A romantic trip for a city based yuppie couple turns into their
worst nightmare. Throw in an honor killing along with a social commentary on
how India treats her daughters and you have a recipe for a gritty thriller…or not
quite. NH 10 opens well enough. Rowdy bikers in the initial scenes trying to
waylay a solo female motorist is more than enough for the audience to pounce on
Delhi and scream blue murder. Other snippets like the tollbooth exchange about
a recent shootout leave nothing to the imagination about the NCRs badlands
credentials. I liked how a parallel was drawn between men, their ego and how
thin the line is for them to be driven over it and commit violence, regardless
of their social class. The husband’s reckless driving of the Fortuner after he
is slapped around by a murderous posse drives home this point. The film overall
makes a scathing indictment of how in India, an excuse for violence is found in
our primal belief around women being less of human beings and more of objects
over which clan honor is earned and lost.
The narrative leading halfway into the film is taut, tense and
keeps you on tenterhooks. It is the latter half with Anushka hogging most of
the screen time is when the film’s Bollywood credentials come to the fore.

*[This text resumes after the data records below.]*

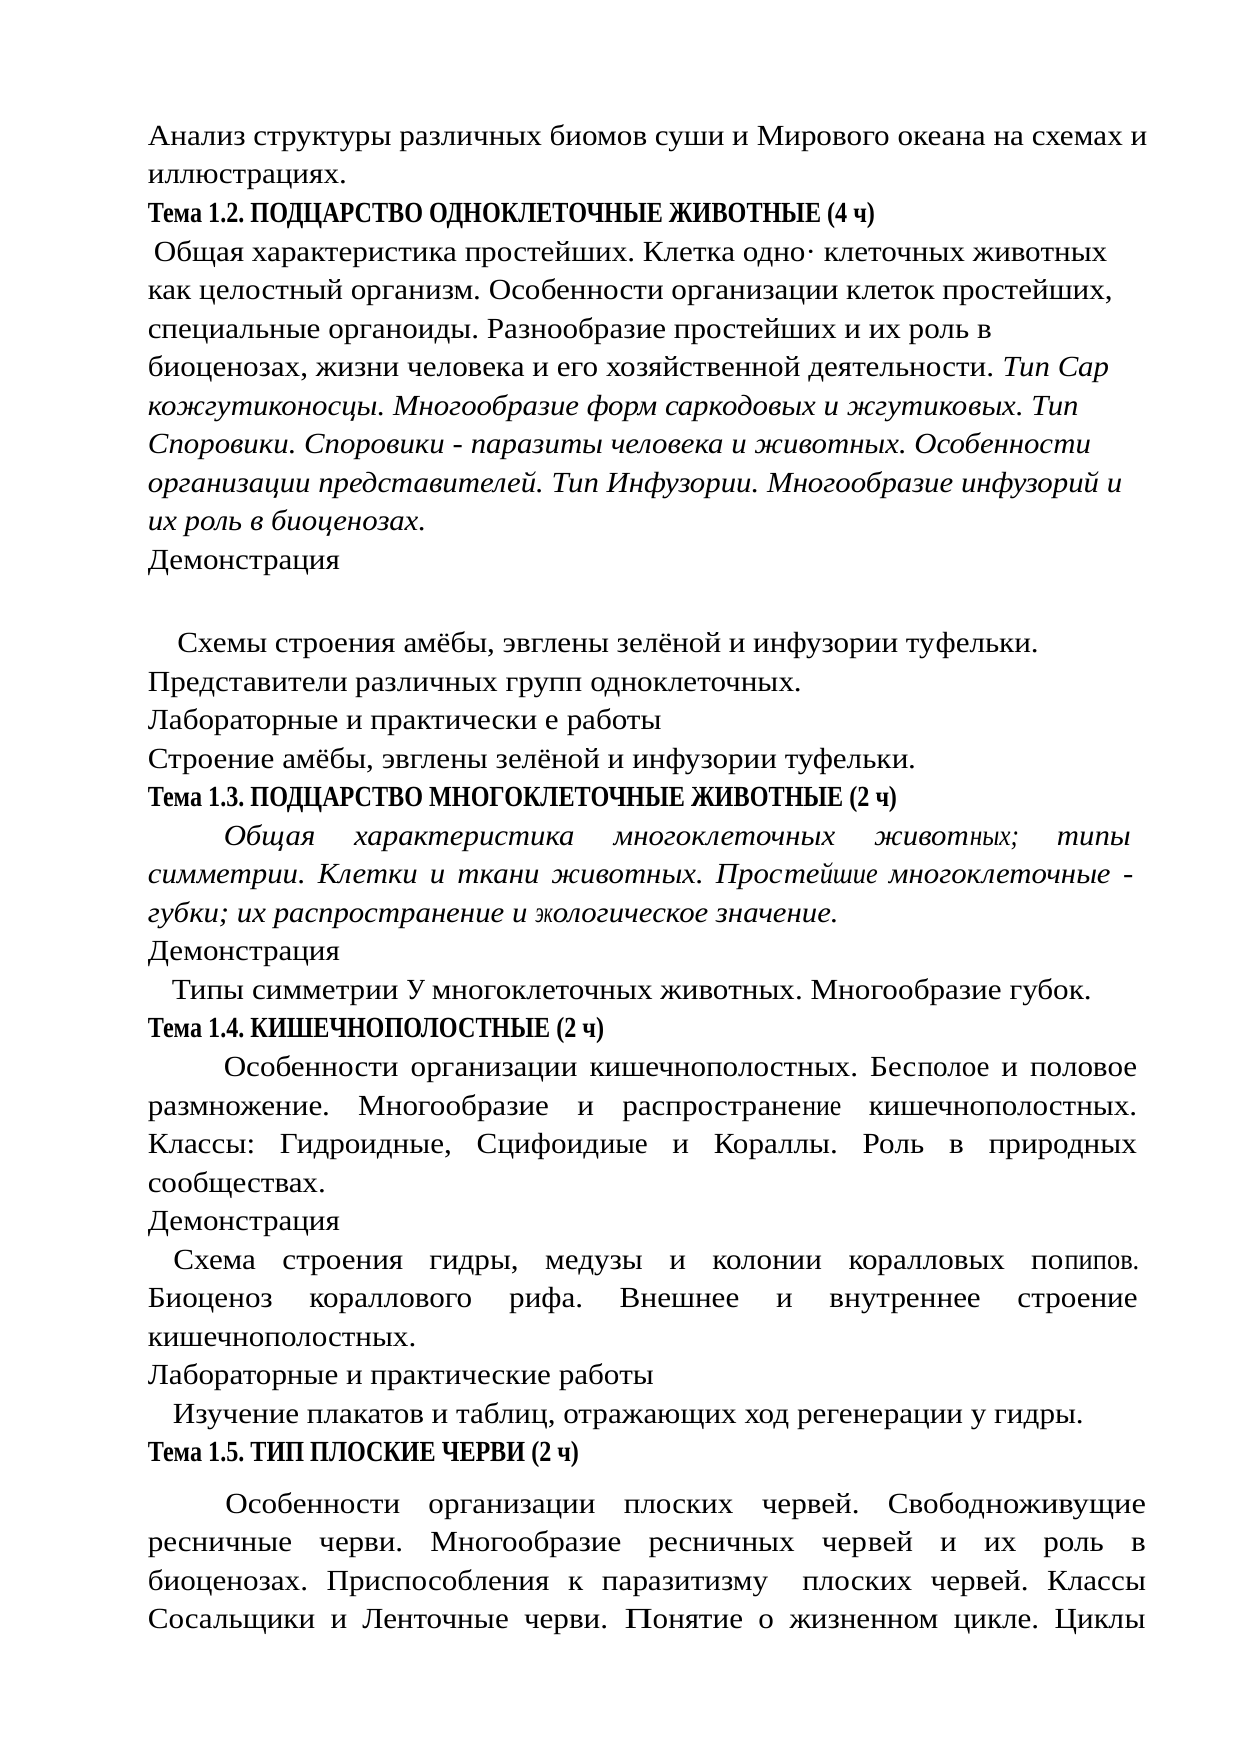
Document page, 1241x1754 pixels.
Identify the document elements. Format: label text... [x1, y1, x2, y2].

text Тема 1.2. ПОДЦАРСТВО ОДНОКЛЕТОЧНЫЕ ЖИВОТНЫЕ (4 ч) [148, 195, 1149, 229]
text Демонстрация [148, 933, 1152, 967]
text Изучение плакатов и таблиц, отражающих ход регене­рации у гидры. [148, 1396, 1141, 1429]
text Схема строения гидры, медузы и колонии коралловых по­пипов. Биоценоз кораллового рифа. Внешнее и внутреннее строение кишечнополостных. [148, 1242, 1139, 1352]
text Тема 1.4. КИШЕЧНОПОЛОСТНЫЕ (2 ч) [148, 1011, 1152, 1044]
text Общая характеристика простейших. Клетка одно· клеточных животных как целостный организм. Особенности организации клеток простейших, специальные органоиды. Разнообразие простейших и их роль в биоценозах, жизни человека и его хозяйственной деятельности. Тип Сар ко­жгутиконосцы. Многообразие форм саркодовых и жгутико­вых. Тип Споровики. Сnоровики - паразиты человека и животных. Особенности организации представителей. Тип Инфузории. Многообразие инфузорий и их роль в био­ценозах. [148, 234, 1149, 537]
text Демонстрация [148, 1203, 1152, 1237]
text Особенности организации кишечнополостных. Бес­полое и половое размножение. Многообразие и распространение кишечнополостных. Классы: Гидроидные, Сцифоид­иые и Кораллы. Роль в природных сообществах. [148, 1049, 1137, 1198]
text Типы симметрии У многоклеточных животных. Мно­гообразие губок. [148, 972, 1134, 1006]
text Демонстрация [148, 542, 1152, 576]
text Схемы строения амёбы, эвглены зелёной и инфузории ту­фельки. Представители различных групп одноклеточных. [148, 625, 1150, 697]
text Особенности организации плоских червей. Свобод­ноживущие ресничные черви. Многообразие ресничных чер­вей и их роль в биоценозах. Приспособления к паразитизму плоских червей. Классы Сосальщики и Ленточные черви. Понятие о жизненном цикле. Циклы [148, 1486, 1146, 1635]
text Строение амёбы, эвглены зелёной и инфузории туфельки. [148, 741, 1152, 774]
text Анализ структуры различных биомов суши и Мирового океана на схемах и иллюстрациях. [148, 118, 1152, 190]
text Лабораторные и практические работы [148, 1357, 1152, 1391]
text Тема 1.3. ПОДЦАРСТВО МНОГОКЛЕТОЧНЫЕ ЖИВОТНЫЕ (2 ч) [148, 779, 1152, 813]
text Тема 1.5. ТИП ПЛОСКИЕ ЧЕРВИ (2 ч) [148, 1434, 1152, 1468]
text Общая характеристика многоклеточных живот­ных; типы симметрии. Клетки и ткани животных. Прос­тейшие многоклеточные - губки; их распространение и экологическое значение. [148, 818, 1133, 928]
text Лабораторные и практически е работы [148, 702, 1152, 736]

The
cheap thrills are unnecessary, Anushkha’s sporadic limping interspersed with
some spirited running keep the audience guessing about how injured she really
is and finally, her transformation into Kill Bill, hacking her tormentors to
bits, takes the proverbial cake, icing and all. That’s when the film stopped
being an edge of the seat thriller and became something straight out of the
Milla Jovovich school of acting.
A good possibility let down by multiplex compulsions.